Hmm. If I understand correctly, the `ProtectFromSpeculation()` API I mentioned earlier could guard against this, by including `p` in the variadic list of clobbers.

> There's a lot of potential variants of this.  For example, instead of user_array, we have another speculatively-uninitialized pointer.  Or the load which leaks the data to the user could actually be a speculationsafeload, intended to stop a different variant-1 attack.  Or the code could be spread over multiple functions.  Or the if statement might not be an if statement (there are lots of ways to get a conditional branch in assembly).  Or "p" might be a pointer to a constant pool, so the load-from-undef isn't written in the source code at all.

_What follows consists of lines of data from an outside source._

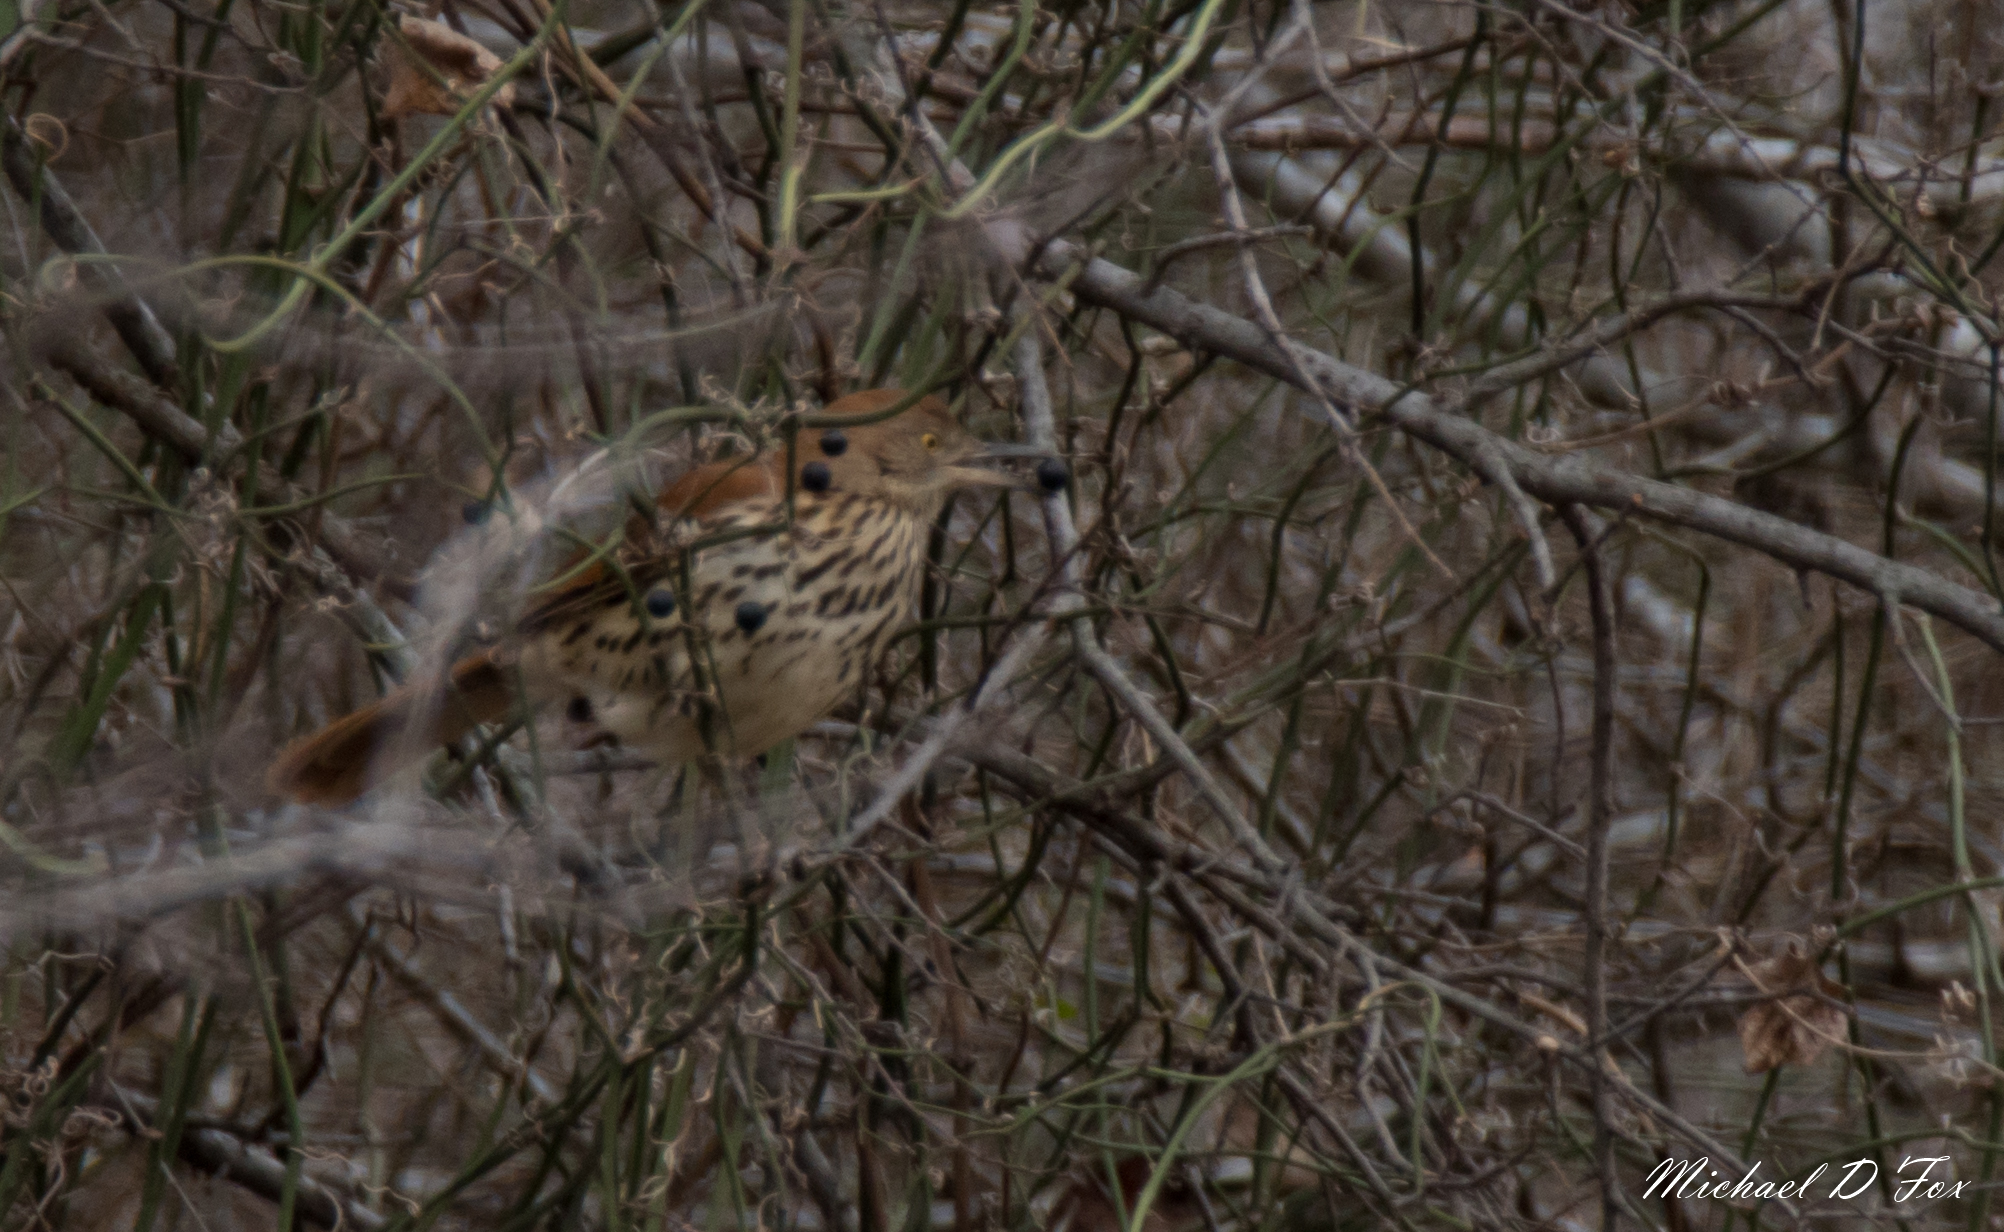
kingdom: Animalia
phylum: Chordata
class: Aves
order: Passeriformes
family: Mimidae
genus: Toxostoma
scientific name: Toxostoma rufum
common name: Brown thrasher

How can two variant-1 attacks be "different" enough that a `speculationsafeload` would protect against one but not the other, when both exploit the same load operation? The only possibility I'm coming up with is that the load has additional safety requirements besides the `speculationsafeload` bounds check. If so, that might argue for an API that lets you express arbitrary predicates (like `ProtectFromSpeculation`), rather than just upper/lower bounds checks.

I don't see how the code being spread over multiple functions matters- all that matters are the load, and the branch (or nested branches) that actually guard that load, not any prior branches on the same condition. As for the if-statement not being an if-statement, that's true to the extent that in principle it could be a switch or a loop, but it has to be some kind of conditional control flow that's explicit in user code. This attack is only a platform-level issue because the attacker is exploiting features of the platform to observe the effects of a load that the application-level logic says cannot happen. If the application logic doesn't explicitly prevent any of the loads the attacker is exploiting, that's a plain old application-level vulnerability that LLVM neither can nor should fix.

So it seems to me that all the variations you identify are either application-level vulnerabilities, or can be straightforwardly blocked by something like `ProtectFromSpeculation` (I'm not quite sure about `speculationsafeload`).

https://reviews.llvm.org/D41761